The pair addressed issues of trust in other American institutions as well, from media to law enforcement, but of primary concern to both is the role of government in the American family. Government programs that interfere in the family structure abound, and more are on the way. Whether or not the government should take on the role of educator, child-minder, health care provider, or any other role typically fulfilled by a parent or someone of the parent's choosing, is an integral question.

If Americans have little faith in American institutions, then why would parents trust those institutions to educate, care for, or medicate their children? These matters are of lesser importance to those who are not parents, like Kasparian, who is able to judge a set of institutions from her own past experiences and not as they impact children in her care.
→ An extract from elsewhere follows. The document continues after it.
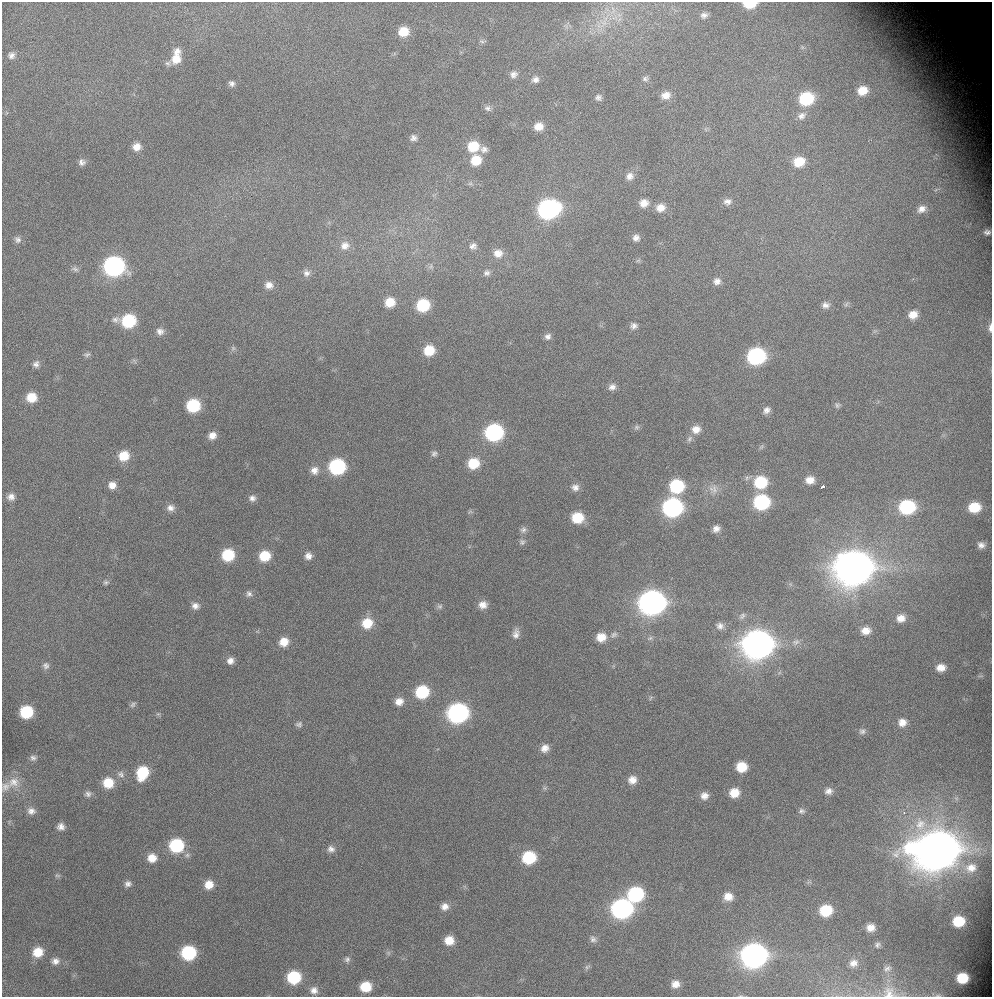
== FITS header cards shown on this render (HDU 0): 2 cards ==
NAXIS1  =                  990 / Axis length
NAXIS2  =                  995 / Axis length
As more and more parents realize that the raising of their children is not something that should be outsourced, in large part because those who have been tasked with doing so are basically incompetent, the cultural divide will likely grow. Parents are being targeted, now by the FBI and the Biden administration, for speaking out against indoctrination, medicalization, and the governmental usurping of parental authority.
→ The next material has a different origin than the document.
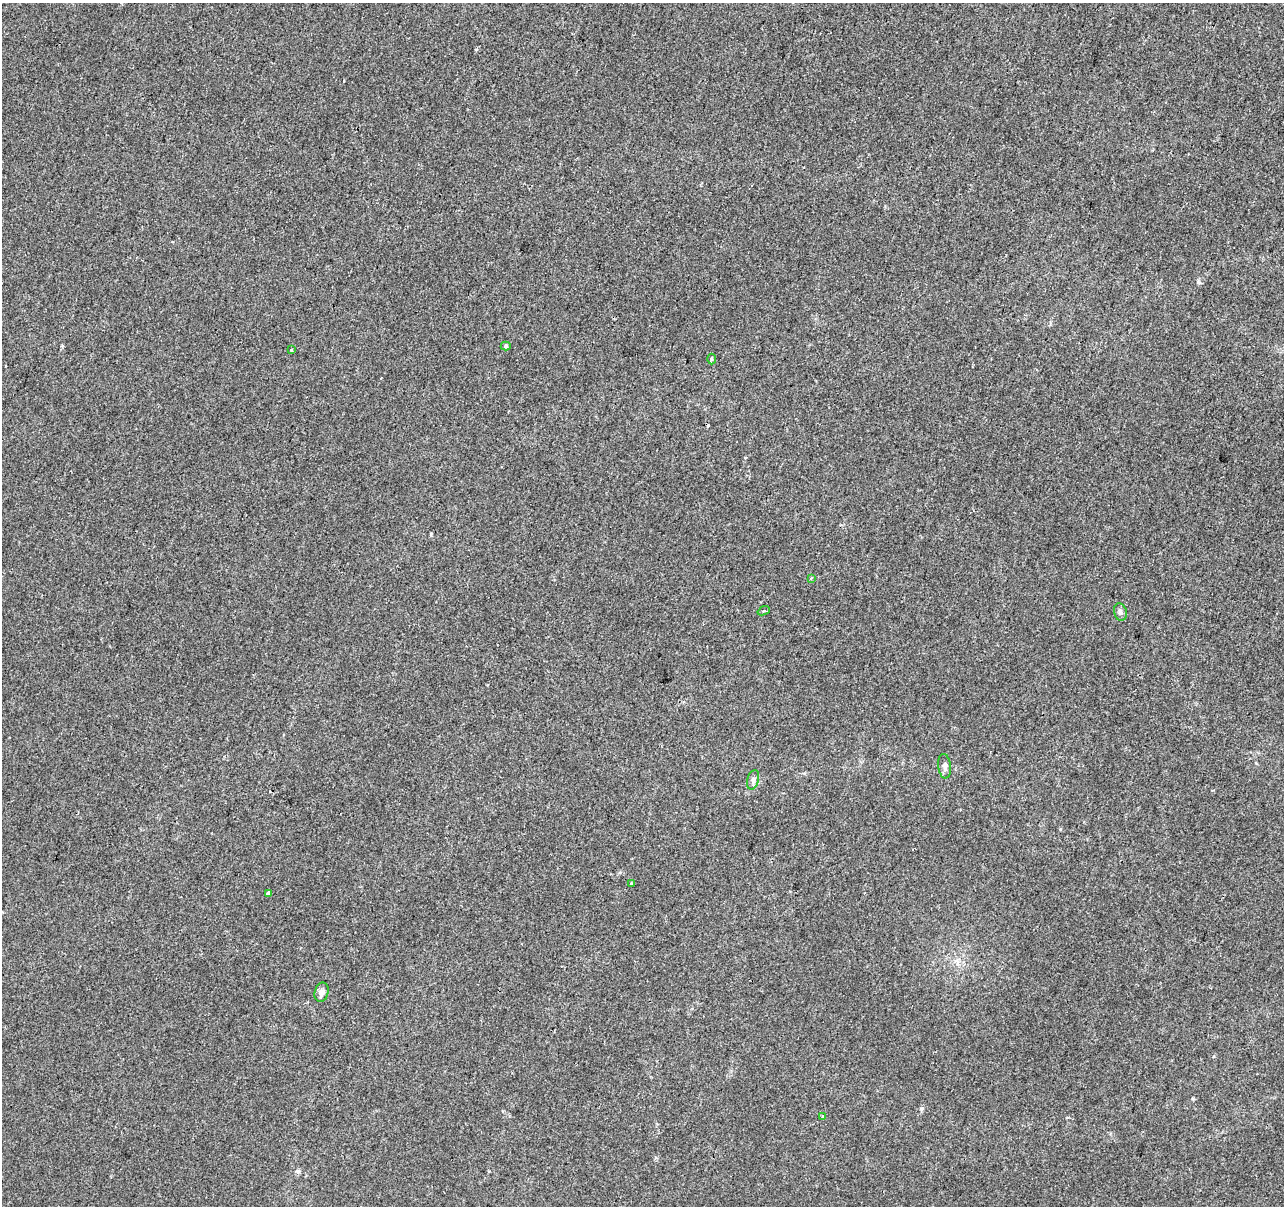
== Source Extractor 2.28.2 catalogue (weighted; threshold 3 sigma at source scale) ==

Kasparian and Shapiro were asked what gives them hope right now. For Kasparian, it is the workers, worker co-ops, and companies where the workers are "making decisions democratically within the workplace."

For Shapiro, it is that Americans are realizing that the federal government should not be the tool used to fix all the broken pieces. His concern, too, is that if we don't let Americans live according to their own dictates, "We are going to be locked in a never ending battle for supremacy and things are going to get very, very, very ugly before this is over."
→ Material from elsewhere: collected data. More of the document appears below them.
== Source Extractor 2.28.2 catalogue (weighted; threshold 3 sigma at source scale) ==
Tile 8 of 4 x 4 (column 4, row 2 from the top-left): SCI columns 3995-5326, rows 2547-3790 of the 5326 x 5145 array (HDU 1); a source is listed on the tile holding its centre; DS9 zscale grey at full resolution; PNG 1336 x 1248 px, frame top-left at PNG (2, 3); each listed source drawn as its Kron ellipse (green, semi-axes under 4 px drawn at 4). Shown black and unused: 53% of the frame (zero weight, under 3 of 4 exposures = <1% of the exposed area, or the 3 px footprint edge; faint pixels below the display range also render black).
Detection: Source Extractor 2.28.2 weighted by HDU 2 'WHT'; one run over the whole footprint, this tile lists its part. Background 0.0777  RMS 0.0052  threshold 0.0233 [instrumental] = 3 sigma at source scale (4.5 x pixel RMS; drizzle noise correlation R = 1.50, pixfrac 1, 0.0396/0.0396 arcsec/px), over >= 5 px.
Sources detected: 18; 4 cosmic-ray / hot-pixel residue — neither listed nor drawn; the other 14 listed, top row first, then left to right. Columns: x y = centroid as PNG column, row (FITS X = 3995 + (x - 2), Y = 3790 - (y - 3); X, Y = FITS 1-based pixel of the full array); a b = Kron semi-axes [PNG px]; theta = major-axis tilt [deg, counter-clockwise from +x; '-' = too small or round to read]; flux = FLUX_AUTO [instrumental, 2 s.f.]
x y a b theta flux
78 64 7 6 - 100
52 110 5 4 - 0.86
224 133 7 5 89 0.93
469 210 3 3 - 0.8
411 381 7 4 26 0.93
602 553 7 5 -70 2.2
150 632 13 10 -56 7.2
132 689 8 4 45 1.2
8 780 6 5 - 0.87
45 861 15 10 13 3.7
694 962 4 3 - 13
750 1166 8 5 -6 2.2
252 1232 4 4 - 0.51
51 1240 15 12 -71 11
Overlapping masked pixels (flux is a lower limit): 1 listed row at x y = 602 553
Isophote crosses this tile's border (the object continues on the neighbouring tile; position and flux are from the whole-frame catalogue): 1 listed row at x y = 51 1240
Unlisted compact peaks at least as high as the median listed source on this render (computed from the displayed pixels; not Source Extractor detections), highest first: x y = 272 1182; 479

The amassing of power at the federal level would be a huge problem, he said. "I think that the great threat to the country right now is the widely held belief that the solution is not at the local level and it's not at the state level that it is all at the federal level and what we ought to be arguing about each and every day is how much money and what sort of regulations we ought to pursue for 330 million people. The longer that continues, the more we're going to decide we don't actually want to be part of that body politic, that the rewards of being part of that body politic are not worth the risk of people you oppose taking control of that giant gun that is the government and pointing it at you. So I'm really hoping that some form of subsidiarity is going to return and that there will be some governmental figures who are willing to sort of reestablish the checks and balances and localism that were the hallmark of the Republic at the beginning and should be the hallmark of it again."

It's hard to get much more local than the family, and as parents take action to get more control over education, they may find that the tendrils of those policies go right back to the federal level, and need to be uprooted, and replanted, locally.